Read "History in an Unfamiliar Key: Propagandhi, Punk Rock, and the Uses of History"
https://drive.google.com/file/d/16ACwMfe737HZ2p6XTEsb4Z9mcGmf7tNm/view?usp=sharing
Joseph Bryan Biography from Montana State University:
Brief Biography: My initial historical interests were in seventeenth- and eighteenth-century heterodox thought— forms of "atheism," "deism," and "materialism"—and the spaces where philosophy, science ("natural philosophy"), and "sociology" overlapped. In my MA thesis, I analyzed Baron d'Holbach's rhetorical strategies and his reliance on natural philosophy to construct a materialistic interpretation of mankind's physical origins and social development.
From there, I developed a larger interest in perceptions of the human body as the mediator of social experiences. My research builds from questions posed by theories of embodiment and examines the ways in which relationships between humans in society were perceived to be channeled or stymied by corporeal properties. My dissertation explored how eighteenth-century writers employed the language and theories of physiology and medicine to map new foundations for society, especially in the burgeoning field of political economy and the "debate over luxury." Contemporaries used a new "corporeal vocabulary," based largely on sensationalism and theories of the nervous system, to address the growth of commerce and consumption of material goods and point toward both the degenerative and optimistic aspects of both.

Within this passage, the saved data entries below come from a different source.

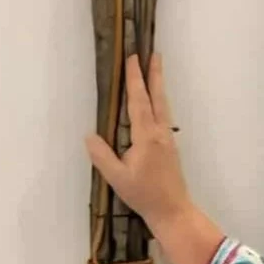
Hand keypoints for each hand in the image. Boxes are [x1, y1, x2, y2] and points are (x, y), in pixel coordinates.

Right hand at [84, 54, 194, 231]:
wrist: (173, 210)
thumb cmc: (144, 195)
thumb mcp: (117, 178)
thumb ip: (102, 156)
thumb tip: (90, 136)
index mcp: (146, 136)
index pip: (138, 101)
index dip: (134, 79)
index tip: (132, 59)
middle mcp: (160, 132)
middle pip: (157, 97)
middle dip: (154, 74)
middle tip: (153, 53)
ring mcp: (168, 138)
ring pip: (163, 105)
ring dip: (158, 85)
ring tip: (156, 69)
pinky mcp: (170, 146)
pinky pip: (163, 115)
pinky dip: (159, 101)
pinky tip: (155, 102)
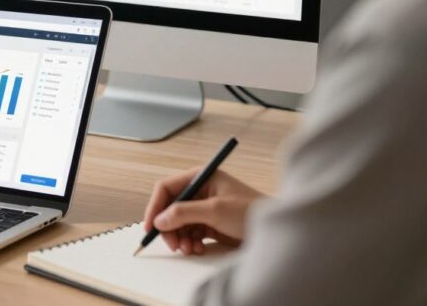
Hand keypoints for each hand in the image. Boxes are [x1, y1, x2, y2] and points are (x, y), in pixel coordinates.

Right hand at [143, 168, 265, 254]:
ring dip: (180, 238)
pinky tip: (197, 248)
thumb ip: (185, 212)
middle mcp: (201, 190)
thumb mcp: (215, 210)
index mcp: (201, 177)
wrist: (276, 231)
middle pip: (170, 208)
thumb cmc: (252, 211)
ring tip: (189, 248)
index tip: (150, 226)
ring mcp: (205, 208)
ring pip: (178, 223)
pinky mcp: (210, 224)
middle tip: (173, 244)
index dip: (155, 206)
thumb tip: (160, 219)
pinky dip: (189, 242)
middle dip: (169, 227)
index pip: (167, 188)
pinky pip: (189, 233)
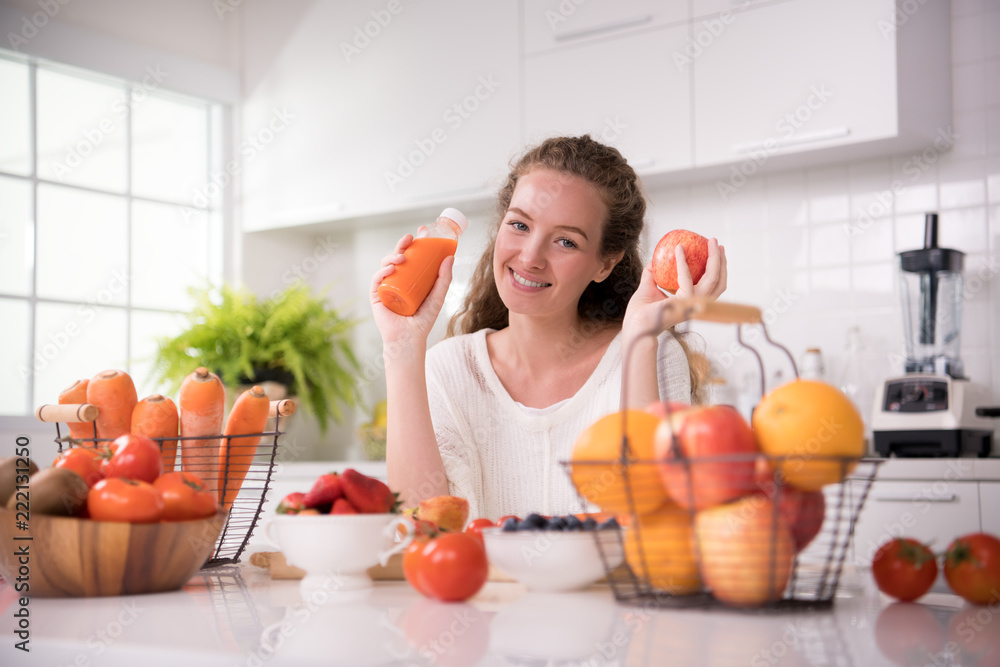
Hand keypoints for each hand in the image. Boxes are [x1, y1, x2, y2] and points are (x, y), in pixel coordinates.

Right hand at [370, 231, 454, 349]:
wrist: (409, 338)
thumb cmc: (423, 319)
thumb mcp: (437, 296)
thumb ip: (444, 278)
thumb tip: (450, 257)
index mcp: (410, 278)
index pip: (412, 256)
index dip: (414, 243)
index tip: (422, 232)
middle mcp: (397, 280)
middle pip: (398, 257)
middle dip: (402, 245)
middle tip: (410, 238)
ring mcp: (386, 286)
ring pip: (386, 265)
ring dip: (392, 256)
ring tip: (402, 258)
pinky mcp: (376, 295)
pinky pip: (377, 279)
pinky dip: (382, 271)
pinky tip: (390, 268)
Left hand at [622, 238, 727, 340]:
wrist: (634, 324)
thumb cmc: (639, 312)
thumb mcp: (647, 287)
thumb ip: (652, 274)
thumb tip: (653, 259)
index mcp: (691, 302)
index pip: (712, 286)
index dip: (717, 269)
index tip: (715, 252)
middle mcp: (695, 304)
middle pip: (718, 283)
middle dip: (722, 262)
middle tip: (717, 244)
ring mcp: (691, 304)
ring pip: (712, 280)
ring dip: (714, 258)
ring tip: (711, 242)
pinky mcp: (682, 302)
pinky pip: (685, 277)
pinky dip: (682, 261)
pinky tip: (678, 248)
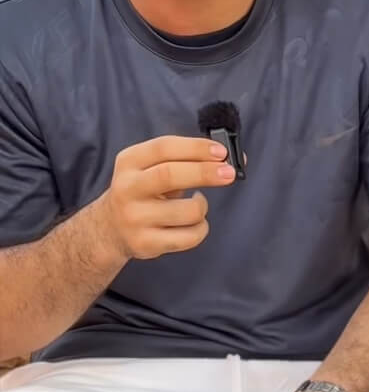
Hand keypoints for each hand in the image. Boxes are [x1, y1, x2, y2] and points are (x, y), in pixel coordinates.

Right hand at [98, 136, 234, 260]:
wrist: (111, 228)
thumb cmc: (146, 190)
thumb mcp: (153, 167)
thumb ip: (187, 159)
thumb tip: (235, 159)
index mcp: (129, 161)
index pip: (163, 147)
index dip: (195, 147)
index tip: (221, 152)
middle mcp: (127, 188)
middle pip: (169, 175)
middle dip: (205, 172)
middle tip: (230, 173)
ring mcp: (134, 218)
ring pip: (187, 211)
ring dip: (203, 206)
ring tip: (197, 203)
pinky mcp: (145, 243)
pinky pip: (189, 237)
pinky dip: (201, 228)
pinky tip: (192, 222)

Since 2020, I've shifted gears to merge my academic historical interests with a lifetime of devotion to punk rock music. My new project asks when individuals listen to punk rock, what historical messages do they hear? Alongside that central question, I ask how punk lyrics appear when filtered through an historical lens. In what ways do punk musicians use history to sustain economic, environmental, political, racial, religious, social, and sexual critiques? How is the past given shape and meaning by punk lyrics? How visible, so to speak, are the historical elements? Essentially, what purpose does the past serve in punk music? Historical examination is not only central to how we define punk, and how punks define(d) themselves, but punk treatment of the past should be integrated into how we evaluate public consumption of history. They impart meaning to the past and challenge contemporary understandings of the past, present, and future. While punks do not create new knowledge, their music acts as an alternative historical epistemology that tracks alongside professional historians. They treat both the content of the past and the craft of History. I'm hoping to have a completed book manuscript on this topic by the summer of 2026: "Echoes of a Dreadful Past": Making Meaning of the Past through Punk Rock.